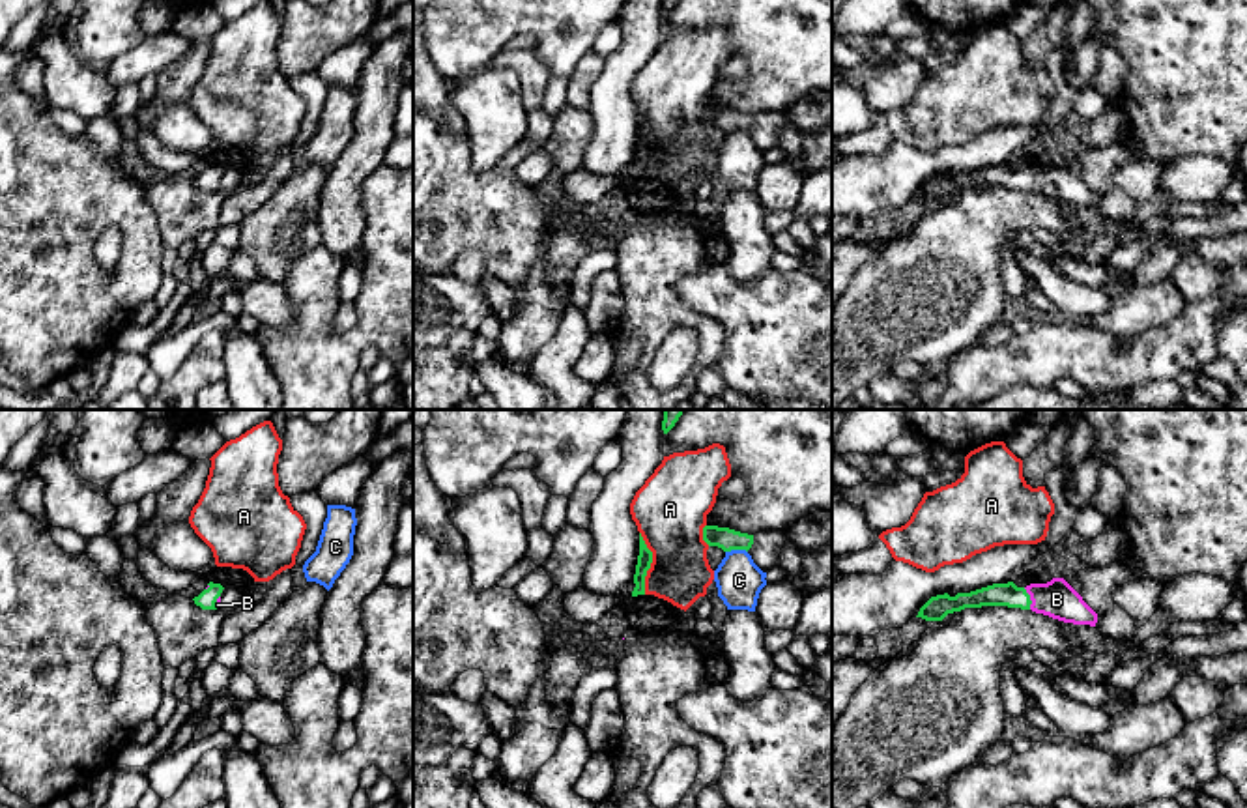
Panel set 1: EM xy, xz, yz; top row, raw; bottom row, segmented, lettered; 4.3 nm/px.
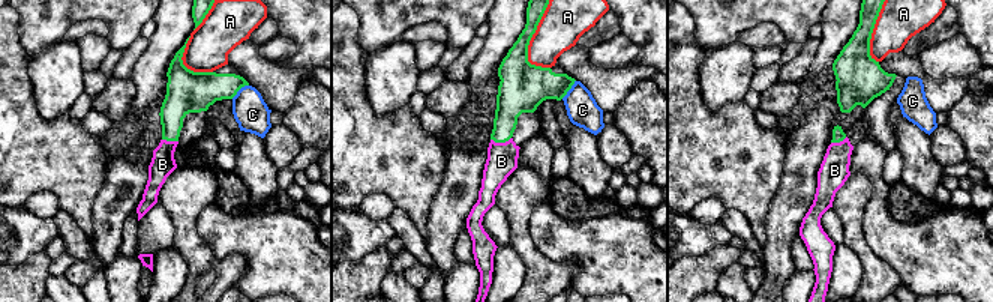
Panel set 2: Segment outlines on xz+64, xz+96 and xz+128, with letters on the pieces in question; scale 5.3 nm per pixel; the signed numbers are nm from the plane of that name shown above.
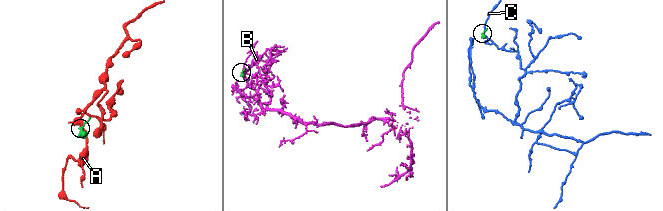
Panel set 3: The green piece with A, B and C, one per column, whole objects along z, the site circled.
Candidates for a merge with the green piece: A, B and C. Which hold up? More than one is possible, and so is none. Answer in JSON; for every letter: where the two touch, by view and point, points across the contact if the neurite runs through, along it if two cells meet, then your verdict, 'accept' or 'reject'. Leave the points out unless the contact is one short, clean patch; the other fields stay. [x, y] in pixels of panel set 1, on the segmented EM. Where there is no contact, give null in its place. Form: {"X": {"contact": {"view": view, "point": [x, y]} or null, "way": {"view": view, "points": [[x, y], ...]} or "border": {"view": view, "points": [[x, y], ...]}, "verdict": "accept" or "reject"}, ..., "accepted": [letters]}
{"A": {"contact": {"view": "xz", "point": [651, 562]}, "verdict": "reject"}, "B": {"contact": {"view": "yz", "point": [1029, 599]}, "way": {"view": "yz", "points": [[1010, 595], [1029, 599], [1057, 599]]}, "verdict": "accept"}, "C": {"contact": {"view": "xz", "point": [735, 548]}, "border": {"view": "xz", "points": [[746, 550], [726, 552]]}, "verdict": "reject"}, "accepted": ["B"]}

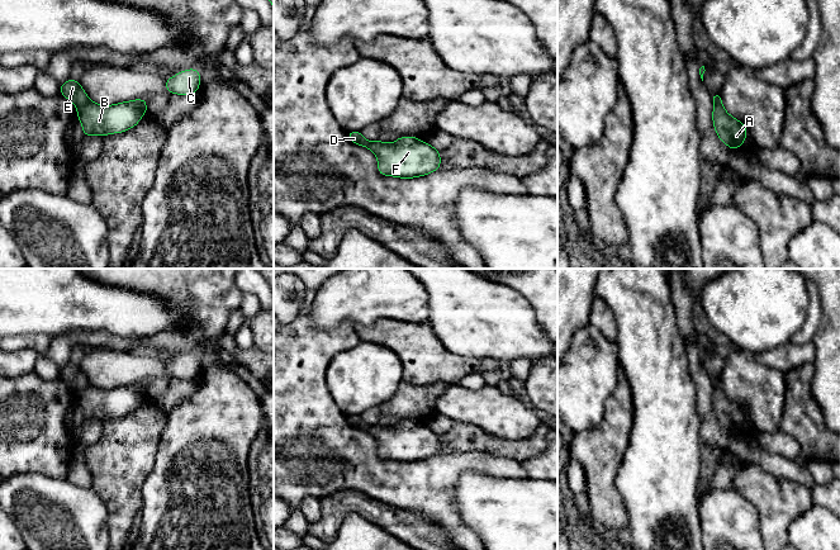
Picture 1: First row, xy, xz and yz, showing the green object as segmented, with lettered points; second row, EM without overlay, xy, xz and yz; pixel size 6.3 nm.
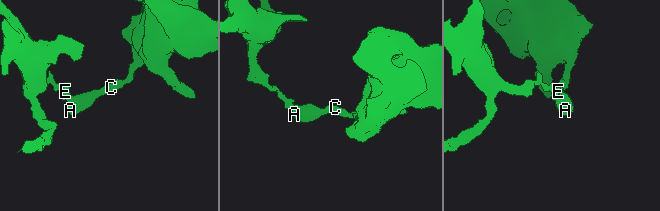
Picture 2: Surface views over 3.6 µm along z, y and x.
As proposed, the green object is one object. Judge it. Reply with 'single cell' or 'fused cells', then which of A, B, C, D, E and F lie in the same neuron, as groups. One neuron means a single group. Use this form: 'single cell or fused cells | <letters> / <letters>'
fused cells | A B C F / D E

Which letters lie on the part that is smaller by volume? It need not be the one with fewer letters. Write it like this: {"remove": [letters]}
{"remove": ["D", "E"]}

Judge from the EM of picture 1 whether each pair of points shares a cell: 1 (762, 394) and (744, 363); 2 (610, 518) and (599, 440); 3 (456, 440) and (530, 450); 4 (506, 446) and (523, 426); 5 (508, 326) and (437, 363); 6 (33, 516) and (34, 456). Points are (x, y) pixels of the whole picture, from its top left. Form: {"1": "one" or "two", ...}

————————

## Work to be completed
Hand back the records above exactly as they are, pictures excluded.

## Solution to the exercise
Panel set 1: EM xy, xz, yz; top row, raw; bottom row, segmented, lettered; 4.3 nm/px.
Panel set 2: Segment outlines on xz+64, xz+96 and xz+128, with letters on the pieces in question; scale 5.3 nm per pixel; the signed numbers are nm from the plane of that name shown above.
Panel set 3: The green piece with A, B and C, one per column, whole objects along z, the site circled.
Candidates for a merge with the green piece: A, B and C. Which hold up? More than one is possible, and so is none. Answer in JSON; for every letter: where the two touch, by view and point, points across the contact if the neurite runs through, along it if two cells meet, then your verdict, 'accept' or 'reject'. Leave the points out unless the contact is one short, clean patch; the other fields stay. [x, y] in pixels of panel set 1, on the segmented EM. Where there is no contact, give null in its place. Form: {"X": {"contact": {"view": view, "point": [x, y]} or null, "way": {"view": view, "points": [[x, y], ...]} or "border": {"view": view, "points": [[x, y], ...]}, "verdict": "accept" or "reject"}, ..., "accepted": [letters]}
{"A": {"contact": {"view": "xz", "point": [651, 562]}, "verdict": "reject"}, "B": {"contact": {"view": "yz", "point": [1029, 599]}, "way": {"view": "yz", "points": [[1010, 595], [1029, 599], [1057, 599]]}, "verdict": "accept"}, "C": {"contact": {"view": "xz", "point": [735, 548]}, "border": {"view": "xz", "points": [[746, 550], [726, 552]]}, "verdict": "reject"}, "accepted": ["B"]}

Picture 1: First row, xy, xz and yz, showing the green object as segmented, with lettered points; second row, EM without overlay, xy, xz and yz; pixel size 6.3 nm.
Picture 2: Surface views over 3.6 µm along z, y and x.
As proposed, the green object is one object. Judge it. Reply with 'single cell' or 'fused cells', then which of A, B, C, D, E and F lie in the same neuron, as groups. One neuron means a single group. Use this form: 'single cell or fused cells | <letters> / <letters>'
fused cells | A B C F / D E

Which letters lie on the part that is smaller by volume? It need not be the one with fewer letters. Write it like this: {"remove": [letters]}
{"remove": ["D", "E"]}

Judge from the EM of picture 1 whether each pair of points shares a cell: 1 (762, 394) and (744, 363); 2 (610, 518) and (599, 440); 3 (456, 440) and (530, 450); 4 (506, 446) and (523, 426); 5 (508, 326) and (437, 363); 6 (33, 516) and (34, 456). Points are (x, y) pixels of the whole picture, from its top left. Form: {"1": "one" or "two", ...}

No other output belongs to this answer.